- Palmyra offensive (July–August 2015): Part of the Syrian Civil War
| Date | 8 July – 4 August 2015 (3 weeks and 6 days) |
| Location | Tadmur District, Eastern Homs Governorate, Syria |
| Result | Indecisive The Syrian Army comes within 3–5 kilometers of Palmyra city; |

Belligerents
- Islamic State Wilayat Homs;: Syrian Arab Republic Syrian Armed Forces; National Defense Force; Syrian Arab Air Force; Hezbollah Lions of Hussein Brigade

Commanders and leaders
- Abu Laith al-Saoudy: Talal al-Barazi (Governor of the Homs Governorate)

Units involved
- Military of ISIS: 18th Armored Division Suqur al-Sahara

Strength
- 1,800–2,000+ (Palmyra city): Unknown

Casualties and losses
- 30 killed and wounded (SOHR claim) 89 killed (Army claim): 12 killed (SOHR claim) 2 soldiers executed on video

= Palmyra offensive (July–August 2015) =

2015 military operation of the Syrian Civil War

The Palmyra offensive of July–August 2015 was a military operation launched during the Syrian Civil War by the Syrian Arab Army in July 2015, in an attempt to recapture the ISIL-held city of Tadmur, known in English as Palmyra.

==Background==

In late May 2015, ISIL forces captured Palmyra and the surrounding countryside after a large-scale offensive.

Between 15 and 22 June, the Syrian Army recaptured the Jazal oil field, and reopened a transport route from the field towards Syrian government-held cities. The advance placed the Syrian Army 10 kilometers west of Palmyra; however, this was not the start of a large-scale offensive to retake the city. ISIL destroyed, by mining, some of the ruins of ancient Palmyra which are a UNESCO World Heritage Site.

==The offensive==
On 8 July 2015, the Syrian Arab Army and National Defense Forces, supported by the Syrian Arab Air Force, began an offensive towards Palmyra and by the next day made advances, positioning themselves 4–5 kilometers from the city. The military seized around a 15 km area, west of Palmyra, and some of the locations they had reportedly captured over the previous 24 hours was Nuzl Hayal and the Tel al Marmala, about 10 km from Palmyra's city center.

Syrian government forces made further advances 11 July, as the death toll since the start of the offensive reached at least 30 ISIL fighters and 12 soldiers.

On 13 July, the Syrian Army's special forces unit, the Tiger Forces, captured the Ancient Quarries in the northwestern countryside of Palmyra after fierce clashes with ISIL. According to a Syrian Army source, Syrian Arab Army (SAA) units were less than 2 km from the Qassoun Checkpoint, leading to the Qassoun Mountains of Palmyra. Two days later, the SAA and National Defence Forces (NDF) reportedly managed to capture Al-Meshtal and Qasr Al-Hayr south of Tiyas Military Airbase. Over 15 and 16 July, fighting between ISIL and the Tiger Forces moved to the southeast of the Ancient Quarries, while the Syrian Army also reportedly advanced into the Wadi Al-Abyad (White Valley).

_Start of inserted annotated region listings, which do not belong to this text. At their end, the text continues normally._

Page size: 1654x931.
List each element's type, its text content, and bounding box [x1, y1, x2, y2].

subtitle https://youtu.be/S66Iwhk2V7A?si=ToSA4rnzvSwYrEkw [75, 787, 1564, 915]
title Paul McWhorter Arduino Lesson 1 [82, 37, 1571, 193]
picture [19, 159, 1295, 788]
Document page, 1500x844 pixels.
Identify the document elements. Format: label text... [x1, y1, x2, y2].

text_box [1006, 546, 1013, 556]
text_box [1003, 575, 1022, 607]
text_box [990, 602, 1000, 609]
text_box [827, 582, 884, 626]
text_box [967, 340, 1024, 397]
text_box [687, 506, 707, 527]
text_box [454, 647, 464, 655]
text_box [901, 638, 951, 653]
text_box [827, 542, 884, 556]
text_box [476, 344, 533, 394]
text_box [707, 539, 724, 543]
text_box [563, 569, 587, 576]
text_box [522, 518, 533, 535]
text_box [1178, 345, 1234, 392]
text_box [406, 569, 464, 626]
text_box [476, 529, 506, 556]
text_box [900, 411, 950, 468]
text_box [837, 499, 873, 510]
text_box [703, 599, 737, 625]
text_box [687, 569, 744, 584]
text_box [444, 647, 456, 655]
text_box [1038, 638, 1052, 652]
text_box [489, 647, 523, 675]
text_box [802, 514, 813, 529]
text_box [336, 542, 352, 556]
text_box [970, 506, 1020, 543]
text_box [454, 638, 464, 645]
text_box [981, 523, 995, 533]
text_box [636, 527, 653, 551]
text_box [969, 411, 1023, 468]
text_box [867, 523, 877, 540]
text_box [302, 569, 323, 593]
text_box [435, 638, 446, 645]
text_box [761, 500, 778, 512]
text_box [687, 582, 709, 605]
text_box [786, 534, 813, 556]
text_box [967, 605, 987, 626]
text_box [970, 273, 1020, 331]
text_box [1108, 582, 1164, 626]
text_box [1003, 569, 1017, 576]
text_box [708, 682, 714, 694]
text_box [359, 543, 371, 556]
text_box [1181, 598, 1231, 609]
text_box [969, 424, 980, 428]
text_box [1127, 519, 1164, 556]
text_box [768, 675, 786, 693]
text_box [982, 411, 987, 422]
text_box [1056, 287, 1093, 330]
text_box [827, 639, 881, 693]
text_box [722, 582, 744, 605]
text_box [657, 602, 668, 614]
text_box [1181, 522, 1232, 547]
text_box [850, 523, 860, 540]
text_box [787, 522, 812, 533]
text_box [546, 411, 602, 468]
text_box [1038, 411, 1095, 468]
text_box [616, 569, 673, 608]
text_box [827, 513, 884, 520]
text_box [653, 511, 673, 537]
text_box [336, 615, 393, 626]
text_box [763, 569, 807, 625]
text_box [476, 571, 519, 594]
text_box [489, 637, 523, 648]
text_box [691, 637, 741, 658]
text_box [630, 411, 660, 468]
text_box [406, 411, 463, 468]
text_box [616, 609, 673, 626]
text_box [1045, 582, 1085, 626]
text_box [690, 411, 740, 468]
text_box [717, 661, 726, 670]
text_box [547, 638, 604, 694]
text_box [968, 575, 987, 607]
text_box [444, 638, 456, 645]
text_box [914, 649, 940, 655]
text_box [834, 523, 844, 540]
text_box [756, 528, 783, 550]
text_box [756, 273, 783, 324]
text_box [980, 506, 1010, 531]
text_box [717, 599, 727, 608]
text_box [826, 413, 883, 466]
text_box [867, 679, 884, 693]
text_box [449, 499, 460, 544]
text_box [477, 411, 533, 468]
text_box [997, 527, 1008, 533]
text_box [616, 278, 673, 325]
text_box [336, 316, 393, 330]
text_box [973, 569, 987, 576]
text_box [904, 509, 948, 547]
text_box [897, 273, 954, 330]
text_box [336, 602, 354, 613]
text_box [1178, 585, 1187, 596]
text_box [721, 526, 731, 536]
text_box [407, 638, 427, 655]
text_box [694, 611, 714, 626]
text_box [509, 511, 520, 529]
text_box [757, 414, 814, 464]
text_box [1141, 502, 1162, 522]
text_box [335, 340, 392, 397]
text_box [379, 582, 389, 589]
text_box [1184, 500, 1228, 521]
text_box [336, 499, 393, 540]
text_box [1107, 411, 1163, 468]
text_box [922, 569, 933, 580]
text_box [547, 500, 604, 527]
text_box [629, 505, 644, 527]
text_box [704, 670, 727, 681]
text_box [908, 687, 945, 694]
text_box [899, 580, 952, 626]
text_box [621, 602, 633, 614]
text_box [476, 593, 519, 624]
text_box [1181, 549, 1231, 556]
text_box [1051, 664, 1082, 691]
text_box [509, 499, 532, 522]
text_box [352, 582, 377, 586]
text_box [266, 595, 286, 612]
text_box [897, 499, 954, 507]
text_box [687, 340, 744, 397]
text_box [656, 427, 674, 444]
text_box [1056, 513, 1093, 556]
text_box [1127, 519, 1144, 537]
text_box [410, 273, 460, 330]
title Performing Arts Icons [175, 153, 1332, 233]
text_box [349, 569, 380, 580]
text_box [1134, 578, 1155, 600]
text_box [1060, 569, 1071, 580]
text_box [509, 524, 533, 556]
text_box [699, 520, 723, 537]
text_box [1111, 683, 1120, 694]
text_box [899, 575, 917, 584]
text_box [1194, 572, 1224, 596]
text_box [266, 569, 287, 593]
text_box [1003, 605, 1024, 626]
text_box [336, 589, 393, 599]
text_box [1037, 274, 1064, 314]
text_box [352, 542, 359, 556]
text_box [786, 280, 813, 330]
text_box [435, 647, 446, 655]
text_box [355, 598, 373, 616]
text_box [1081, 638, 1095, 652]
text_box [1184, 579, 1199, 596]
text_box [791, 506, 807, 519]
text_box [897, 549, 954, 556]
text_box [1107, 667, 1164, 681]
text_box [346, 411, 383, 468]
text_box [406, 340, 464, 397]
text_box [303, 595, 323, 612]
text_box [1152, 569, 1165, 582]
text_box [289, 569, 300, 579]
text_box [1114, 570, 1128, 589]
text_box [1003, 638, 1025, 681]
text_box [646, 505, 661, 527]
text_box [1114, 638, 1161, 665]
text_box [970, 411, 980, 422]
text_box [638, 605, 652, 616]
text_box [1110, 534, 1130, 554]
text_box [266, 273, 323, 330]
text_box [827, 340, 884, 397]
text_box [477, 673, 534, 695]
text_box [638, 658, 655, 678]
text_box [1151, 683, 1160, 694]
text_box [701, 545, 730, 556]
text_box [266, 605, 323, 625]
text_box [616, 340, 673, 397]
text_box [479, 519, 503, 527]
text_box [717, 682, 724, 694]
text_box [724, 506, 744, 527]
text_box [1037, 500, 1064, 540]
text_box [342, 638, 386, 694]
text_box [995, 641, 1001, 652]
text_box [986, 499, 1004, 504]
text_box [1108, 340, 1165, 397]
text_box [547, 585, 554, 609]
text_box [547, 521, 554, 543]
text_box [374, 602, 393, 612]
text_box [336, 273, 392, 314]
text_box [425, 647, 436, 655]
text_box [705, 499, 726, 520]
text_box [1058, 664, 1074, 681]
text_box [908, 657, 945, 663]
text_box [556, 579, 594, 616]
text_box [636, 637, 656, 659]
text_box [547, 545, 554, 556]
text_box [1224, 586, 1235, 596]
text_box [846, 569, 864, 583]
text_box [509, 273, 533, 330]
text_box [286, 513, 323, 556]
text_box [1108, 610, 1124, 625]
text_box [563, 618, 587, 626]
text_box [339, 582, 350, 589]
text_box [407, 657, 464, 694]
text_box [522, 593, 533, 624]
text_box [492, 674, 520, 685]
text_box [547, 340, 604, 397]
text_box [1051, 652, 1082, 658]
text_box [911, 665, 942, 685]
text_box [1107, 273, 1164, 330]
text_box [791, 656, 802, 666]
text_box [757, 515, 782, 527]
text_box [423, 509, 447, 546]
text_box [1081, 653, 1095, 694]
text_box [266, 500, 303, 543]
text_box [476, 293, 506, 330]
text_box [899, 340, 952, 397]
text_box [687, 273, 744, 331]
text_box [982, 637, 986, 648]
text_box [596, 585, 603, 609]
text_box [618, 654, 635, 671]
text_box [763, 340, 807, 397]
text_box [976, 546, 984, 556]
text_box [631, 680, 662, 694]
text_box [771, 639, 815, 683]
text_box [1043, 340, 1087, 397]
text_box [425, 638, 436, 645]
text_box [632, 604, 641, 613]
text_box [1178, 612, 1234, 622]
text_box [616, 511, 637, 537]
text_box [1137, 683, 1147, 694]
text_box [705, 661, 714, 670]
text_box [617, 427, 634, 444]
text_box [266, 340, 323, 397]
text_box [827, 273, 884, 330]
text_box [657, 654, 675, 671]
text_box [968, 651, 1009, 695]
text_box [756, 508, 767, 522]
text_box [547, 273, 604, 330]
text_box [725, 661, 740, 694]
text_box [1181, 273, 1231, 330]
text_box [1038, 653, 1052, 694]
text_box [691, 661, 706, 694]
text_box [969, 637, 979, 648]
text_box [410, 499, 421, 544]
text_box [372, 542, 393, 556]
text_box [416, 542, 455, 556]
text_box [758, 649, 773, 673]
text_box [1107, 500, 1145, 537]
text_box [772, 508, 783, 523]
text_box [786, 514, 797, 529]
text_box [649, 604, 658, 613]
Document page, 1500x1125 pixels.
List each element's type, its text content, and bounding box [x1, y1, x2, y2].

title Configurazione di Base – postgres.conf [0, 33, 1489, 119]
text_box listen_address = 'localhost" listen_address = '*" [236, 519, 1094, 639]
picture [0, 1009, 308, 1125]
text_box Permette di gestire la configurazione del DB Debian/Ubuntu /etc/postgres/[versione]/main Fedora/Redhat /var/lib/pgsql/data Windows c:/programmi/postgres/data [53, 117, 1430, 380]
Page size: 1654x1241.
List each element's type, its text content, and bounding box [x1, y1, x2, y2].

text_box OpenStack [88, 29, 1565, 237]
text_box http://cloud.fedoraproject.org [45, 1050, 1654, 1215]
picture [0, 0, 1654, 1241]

Fighting in the Palmyra countryside continued into 20 and 22 July. On 24 July, the SAA resumed operations towards the southern perimeter of the Ancient Quarries. On 26 July, Syrian government troops advanced, capturing some strategic hills that would allow them to survey ISIL forces inside of Palmyra City. On 27 July, the SAA and Hezbollah reportedly captured Palmyra Castle, after a three-hour gunfight. As a result, Syrian government forces were now a mere three kilometers from the ancient city. Footage also showed approximately 300 ISIL combatants fleeing in the direction of their capital Raqqa. On 1 August, SOHR reported that the Syrian Arab Air Force (SAAF) was still bombing Palmyra.

On 4 August, ISIL launched a counter-offensive, recapturing the territory north of the Ancient Quarries and south of the Jazal Mountains. However, the SAA managed to repel the ISIL assault and to recapture most of the lost territory.

==Aftermath==

In March 2016, the Syrian Army, supported by the Russian Air Force, launched a new offensive with the aim of capturing Palmyra which turned out a success.